Data to examine Start Marker

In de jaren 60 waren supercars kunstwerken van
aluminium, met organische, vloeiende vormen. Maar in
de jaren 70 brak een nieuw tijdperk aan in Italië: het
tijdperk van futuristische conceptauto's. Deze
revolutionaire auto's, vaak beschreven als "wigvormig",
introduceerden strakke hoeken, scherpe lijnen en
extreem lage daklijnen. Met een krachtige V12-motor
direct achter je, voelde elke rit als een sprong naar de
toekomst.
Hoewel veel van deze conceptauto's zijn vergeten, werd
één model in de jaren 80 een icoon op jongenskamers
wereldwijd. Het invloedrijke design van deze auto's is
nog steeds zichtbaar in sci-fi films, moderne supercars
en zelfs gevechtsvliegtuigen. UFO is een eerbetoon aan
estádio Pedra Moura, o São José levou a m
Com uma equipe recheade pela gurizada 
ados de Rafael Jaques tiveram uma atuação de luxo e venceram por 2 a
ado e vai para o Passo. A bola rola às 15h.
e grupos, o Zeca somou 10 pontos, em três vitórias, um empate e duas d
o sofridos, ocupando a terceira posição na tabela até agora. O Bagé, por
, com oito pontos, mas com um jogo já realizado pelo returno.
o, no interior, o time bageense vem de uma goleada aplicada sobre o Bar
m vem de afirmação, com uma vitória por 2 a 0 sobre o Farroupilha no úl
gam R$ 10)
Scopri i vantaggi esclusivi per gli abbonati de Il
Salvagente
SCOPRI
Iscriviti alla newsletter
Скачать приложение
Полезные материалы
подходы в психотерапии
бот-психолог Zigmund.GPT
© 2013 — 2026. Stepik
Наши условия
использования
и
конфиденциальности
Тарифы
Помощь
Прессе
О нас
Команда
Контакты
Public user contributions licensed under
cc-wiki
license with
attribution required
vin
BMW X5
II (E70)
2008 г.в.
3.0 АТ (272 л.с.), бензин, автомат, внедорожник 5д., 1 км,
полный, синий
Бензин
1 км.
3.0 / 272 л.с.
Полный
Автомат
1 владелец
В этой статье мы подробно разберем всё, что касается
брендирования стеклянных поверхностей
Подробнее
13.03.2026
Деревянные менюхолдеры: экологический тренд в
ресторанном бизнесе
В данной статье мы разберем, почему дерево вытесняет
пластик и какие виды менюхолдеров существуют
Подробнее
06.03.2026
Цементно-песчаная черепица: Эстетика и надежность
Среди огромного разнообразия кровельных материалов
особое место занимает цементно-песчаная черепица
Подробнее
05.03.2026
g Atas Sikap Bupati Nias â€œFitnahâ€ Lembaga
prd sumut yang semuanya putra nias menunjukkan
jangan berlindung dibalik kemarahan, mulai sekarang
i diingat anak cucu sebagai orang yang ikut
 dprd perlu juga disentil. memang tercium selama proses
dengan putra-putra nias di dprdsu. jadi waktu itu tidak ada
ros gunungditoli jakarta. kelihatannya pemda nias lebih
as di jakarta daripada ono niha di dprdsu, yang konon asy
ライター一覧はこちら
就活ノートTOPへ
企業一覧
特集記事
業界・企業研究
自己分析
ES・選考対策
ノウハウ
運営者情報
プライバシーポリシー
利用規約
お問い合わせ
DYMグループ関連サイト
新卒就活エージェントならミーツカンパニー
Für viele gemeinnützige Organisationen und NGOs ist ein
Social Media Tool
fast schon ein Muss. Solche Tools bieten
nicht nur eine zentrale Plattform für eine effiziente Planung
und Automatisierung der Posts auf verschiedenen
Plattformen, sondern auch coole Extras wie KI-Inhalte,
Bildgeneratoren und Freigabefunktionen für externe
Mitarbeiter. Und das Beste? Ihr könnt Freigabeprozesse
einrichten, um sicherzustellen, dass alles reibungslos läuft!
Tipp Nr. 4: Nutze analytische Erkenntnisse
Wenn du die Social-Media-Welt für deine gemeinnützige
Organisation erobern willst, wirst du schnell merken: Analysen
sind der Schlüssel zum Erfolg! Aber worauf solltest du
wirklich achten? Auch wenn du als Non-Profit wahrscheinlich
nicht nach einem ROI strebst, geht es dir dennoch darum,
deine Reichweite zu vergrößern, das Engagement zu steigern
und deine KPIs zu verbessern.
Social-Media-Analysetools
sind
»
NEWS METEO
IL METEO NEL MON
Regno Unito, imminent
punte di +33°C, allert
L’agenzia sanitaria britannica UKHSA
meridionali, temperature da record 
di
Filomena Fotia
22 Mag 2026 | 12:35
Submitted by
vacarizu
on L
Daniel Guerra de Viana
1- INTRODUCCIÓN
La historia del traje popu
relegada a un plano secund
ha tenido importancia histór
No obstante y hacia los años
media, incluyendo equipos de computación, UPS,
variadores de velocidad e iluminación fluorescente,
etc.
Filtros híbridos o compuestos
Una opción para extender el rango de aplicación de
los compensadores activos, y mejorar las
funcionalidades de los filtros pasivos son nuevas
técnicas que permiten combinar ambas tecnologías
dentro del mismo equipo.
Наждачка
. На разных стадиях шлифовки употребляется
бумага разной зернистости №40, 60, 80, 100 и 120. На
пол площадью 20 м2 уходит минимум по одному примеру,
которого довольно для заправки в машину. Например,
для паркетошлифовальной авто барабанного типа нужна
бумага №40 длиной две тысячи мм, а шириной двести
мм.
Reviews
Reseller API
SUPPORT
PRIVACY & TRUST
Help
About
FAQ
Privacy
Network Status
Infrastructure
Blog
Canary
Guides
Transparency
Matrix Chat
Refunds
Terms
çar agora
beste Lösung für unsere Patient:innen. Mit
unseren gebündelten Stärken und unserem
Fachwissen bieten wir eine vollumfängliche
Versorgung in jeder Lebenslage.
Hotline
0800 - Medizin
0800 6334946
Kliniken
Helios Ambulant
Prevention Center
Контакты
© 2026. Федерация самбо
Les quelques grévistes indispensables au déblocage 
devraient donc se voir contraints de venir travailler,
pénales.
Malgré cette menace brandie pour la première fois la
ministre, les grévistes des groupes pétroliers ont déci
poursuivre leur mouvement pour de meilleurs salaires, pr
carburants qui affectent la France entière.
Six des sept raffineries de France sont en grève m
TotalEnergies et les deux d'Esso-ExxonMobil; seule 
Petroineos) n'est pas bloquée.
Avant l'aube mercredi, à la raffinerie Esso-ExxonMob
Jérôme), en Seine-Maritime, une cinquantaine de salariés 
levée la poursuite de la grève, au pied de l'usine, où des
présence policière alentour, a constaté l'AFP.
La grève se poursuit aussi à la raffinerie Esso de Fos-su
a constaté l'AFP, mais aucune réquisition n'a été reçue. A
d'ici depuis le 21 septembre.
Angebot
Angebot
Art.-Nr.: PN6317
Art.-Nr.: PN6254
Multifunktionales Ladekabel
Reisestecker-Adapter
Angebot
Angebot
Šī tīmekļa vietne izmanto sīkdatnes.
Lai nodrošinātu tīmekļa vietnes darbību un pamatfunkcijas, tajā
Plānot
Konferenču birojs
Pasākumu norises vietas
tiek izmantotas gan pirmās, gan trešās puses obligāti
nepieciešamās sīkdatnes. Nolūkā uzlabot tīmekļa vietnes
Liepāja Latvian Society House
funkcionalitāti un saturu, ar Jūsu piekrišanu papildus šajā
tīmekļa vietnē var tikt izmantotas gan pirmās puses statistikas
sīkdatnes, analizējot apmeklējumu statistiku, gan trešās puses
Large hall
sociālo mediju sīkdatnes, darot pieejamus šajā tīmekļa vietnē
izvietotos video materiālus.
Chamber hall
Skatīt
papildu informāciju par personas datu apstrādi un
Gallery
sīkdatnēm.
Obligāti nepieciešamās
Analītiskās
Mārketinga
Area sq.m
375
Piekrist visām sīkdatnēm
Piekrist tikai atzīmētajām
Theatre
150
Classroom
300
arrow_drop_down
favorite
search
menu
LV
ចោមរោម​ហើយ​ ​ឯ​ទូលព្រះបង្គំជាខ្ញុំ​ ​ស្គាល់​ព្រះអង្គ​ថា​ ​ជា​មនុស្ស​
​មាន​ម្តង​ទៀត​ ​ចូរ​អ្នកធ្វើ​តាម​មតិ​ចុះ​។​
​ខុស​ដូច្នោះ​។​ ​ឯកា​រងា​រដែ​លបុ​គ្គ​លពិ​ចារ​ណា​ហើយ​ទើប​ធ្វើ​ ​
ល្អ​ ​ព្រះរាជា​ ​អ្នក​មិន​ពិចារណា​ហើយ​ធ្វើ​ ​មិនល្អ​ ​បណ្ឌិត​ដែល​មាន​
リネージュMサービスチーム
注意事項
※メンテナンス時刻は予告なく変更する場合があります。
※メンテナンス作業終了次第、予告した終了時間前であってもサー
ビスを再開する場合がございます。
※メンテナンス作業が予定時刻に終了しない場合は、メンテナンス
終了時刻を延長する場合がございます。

Data to examine End Marker

What is required: Quote the data above from the line containing "IL METEO NEL MON" to the line containing "présence policière alentour, a", inclusive, and stop.

Solved exercise:
IL METEO NEL MON
Regno Unito, imminent
punte di +33°C, allert
L’agenzia sanitaria britannica UKHSA
meridionali, temperature da record 
di
Filomena Fotia
22 Mag 2026 | 12:35
Submitted by
vacarizu
on L
Daniel Guerra de Viana
1- INTRODUCCIÓN
La historia del traje popu
relegada a un plano secund
ha tenido importancia histór
No obstante y hacia los años
media, incluyendo equipos de computación, UPS,
variadores de velocidad e iluminación fluorescente,
etc.
Filtros híbridos o compuestos
Una opción para extender el rango de aplicación de
los compensadores activos, y mejorar las
funcionalidades de los filtros pasivos son nuevas
técnicas que permiten combinar ambas tecnologías
dentro del mismo equipo.
Наждачка
. На разных стадиях шлифовки употребляется
бумага разной зернистости №40, 60, 80, 100 и 120. На
пол площадью 20 м2 уходит минимум по одному примеру,
которого довольно для заправки в машину. Например,
для паркетошлифовальной авто барабанного типа нужна
бумага №40 длиной две тысячи мм, а шириной двести
мм.
Reviews
Reseller API
SUPPORT
PRIVACY & TRUST
Help
About
FAQ
Privacy
Network Status
Infrastructure
Blog
Canary
Guides
Transparency
Matrix Chat
Refunds
Terms
çar agora
beste Lösung für unsere Patient:innen. Mit
unseren gebündelten Stärken und unserem
Fachwissen bieten wir eine vollumfängliche
Versorgung in jeder Lebenslage.
Hotline
0800 - Medizin
0800 6334946
Kliniken
Helios Ambulant
Prevention Center
Контакты
© 2026. Федерация самбо
Les quelques grévistes indispensables au déblocage 
devraient donc se voir contraints de venir travailler,
pénales.
Malgré cette menace brandie pour la première fois la
ministre, les grévistes des groupes pétroliers ont déci
poursuivre leur mouvement pour de meilleurs salaires, pr
carburants qui affectent la France entière.
Six des sept raffineries de France sont en grève m
TotalEnergies et les deux d'Esso-ExxonMobil; seule 
Petroineos) n'est pas bloquée.
Avant l'aube mercredi, à la raffinerie Esso-ExxonMob
Jérôme), en Seine-Maritime, une cinquantaine de salariés 
levée la poursuite de la grève, au pied de l'usine, où des
présence policière alentour, a constaté l'AFP.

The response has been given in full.